Noch in der Kantine wird ihnen der nächste Fall zugetragen, von Staatsanwalt Dr. Scheer (Thomas Balou Martin), der eine gute Bekannte, die Frankfurter Vorzeige-Architektin Sofia Martens (Nina Petri), gleich mitgebracht hat. Martens vermisst ihre beste Mitarbeiterin, die junge Anett Berger (Julia Dietze). Keine Spur von ihr, nirgends. Ein Fall für die Kollegen, die Vermisste suchen, meint Dellwo. Doch Dr. Scheer insistiert, man müsse seiner Bekannten dringend helfen. Also machen sich Sänger und Dellwo halbherzig auf die Suche nach der jungen Frau – irgendwo da draußen in der hessischen Metropole.

„Architektur eines Todes“ heißt der neue Hessen-„Tatort“. Es ist der 16. und zugleich der drittletzte, denn das Duo hört 2010 auf, auch wenn der hr weiter mit Sawatzki zusammenarbeiten will. Inszeniert hat den Fernsehfilm Titus Selge nach einem Drehbuch von Judith Angerbauer. Und über dem ganzen Film liegt eine eigenwillige Stimmung, ist die Kamera von Frank Blau oft unruhig, scheint alles und alle irgendwie getrieben.

Je mehr Sänger und Dellwo ermitteln, desto mehr geraten sie an Menschen, die auf der Suche sind, die von einer inneren Getriebenheit sind. Alle stehen unter Strom, bewegen sich in einem Druckkessel – ob es die jungen Kollegen in Sofia Martens’ Architektenbüro sind, gerade etwa der verhuschte Peter Kaufmann (Bastian Trost), der mit der gesuchten Anett Berger im selben Zimmer saß, oder ob es ihr Ehemann Holger Martens (Stephan Bissmeier) ist, der sich um die beiden Kinder kümmert und als Historiker von Zuhause aus arbeitet, und stets für alles scheinbar Verständnis zeigt, auch dafür, dass Sofia morgens früher geht und abends später kommt, und dafür, dass sie sich sehr zu Anett Berger hingezogen fühlte.
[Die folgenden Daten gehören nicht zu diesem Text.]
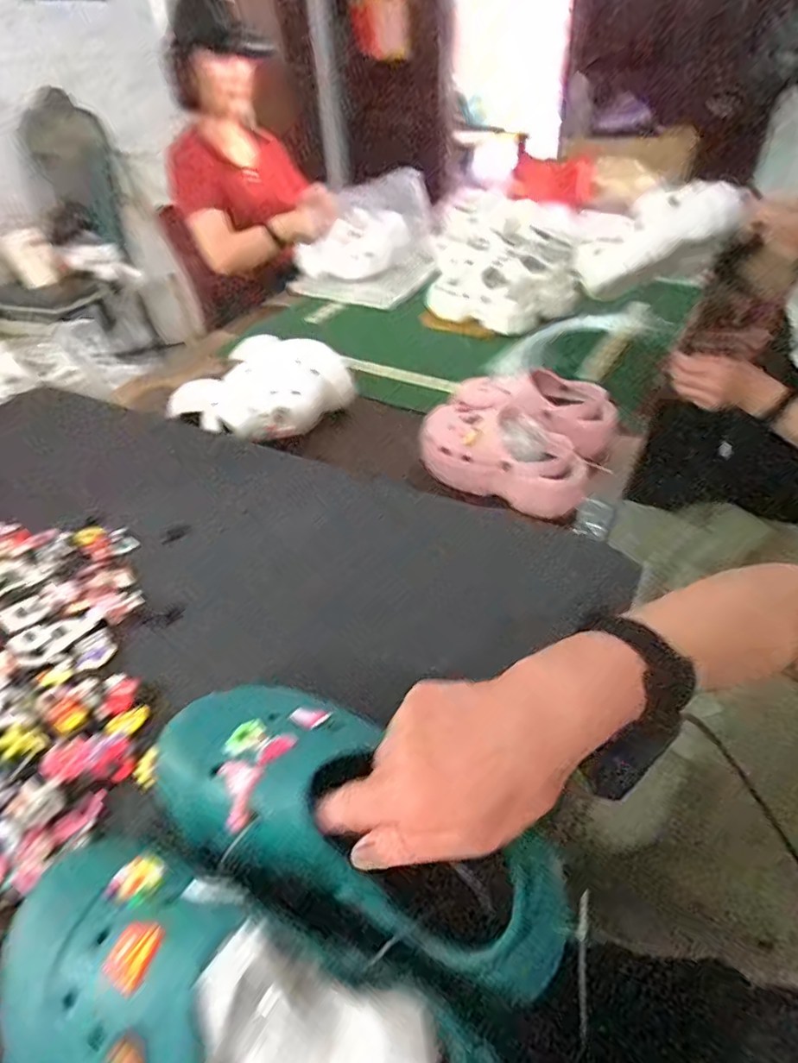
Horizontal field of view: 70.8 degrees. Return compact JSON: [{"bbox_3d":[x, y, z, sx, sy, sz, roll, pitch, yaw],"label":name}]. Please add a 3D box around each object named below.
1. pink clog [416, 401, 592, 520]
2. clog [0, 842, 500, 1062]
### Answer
[{"bbox_3d":[0.144,-0.115,0.815,0.260,0.099,0.095,26,49,30],"label":"pink clog"},{"bbox_3d":[-0.080,0.218,0.239,0.249,0.082,0.101,8,42,19],"label":"clog"}]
Diese Menschen, von denen hier erzählt wird, sie scheinen allesamt geradezu süchtig nach Anerkennung, nach jedweder Form von Halt und Geborgenheit. Vergeblich. Natürlich ist dies besonders deutlich an Nina Petris dichter Darstellung der Architektin abzulesen, der allzu toughen Karrierefrau, die von ihren Kindern nichts mehr mitbekommt, und deren Leben sowohl mit Anett Bergers Erscheinen als auch mit ihrem abrupten Verschwinden völlig aus den Fugen zu geraten scheint. Doch nicht nur ihres. Und so steht die Figur der jungen verschwundenen Frau wie ein Seismograph, wie ein Spiegel der inneren Sehnsüchte und Befindlichkeiten eines ganzen miteinander verwobenen Personenkreises.

Und so mag das Anfangsbild dieses „Tatorts“, das sich im Schlussbild konsequent wiederholt, denn auch wie eine äußere Themen-Klammer wirken. Am Schluss, da sitzen sie wieder in der großen sterilen Kantinen-Halle, die Sänger und der Dellwo. Draußen regnet’s. Es ist Herbst. Es ist unwirtlich – draußen wie drinnen. Zuhause wartet niemand. Auch sie sind allein. Diesmal haben sie ein freies Wochenende vor sich. Vielleicht.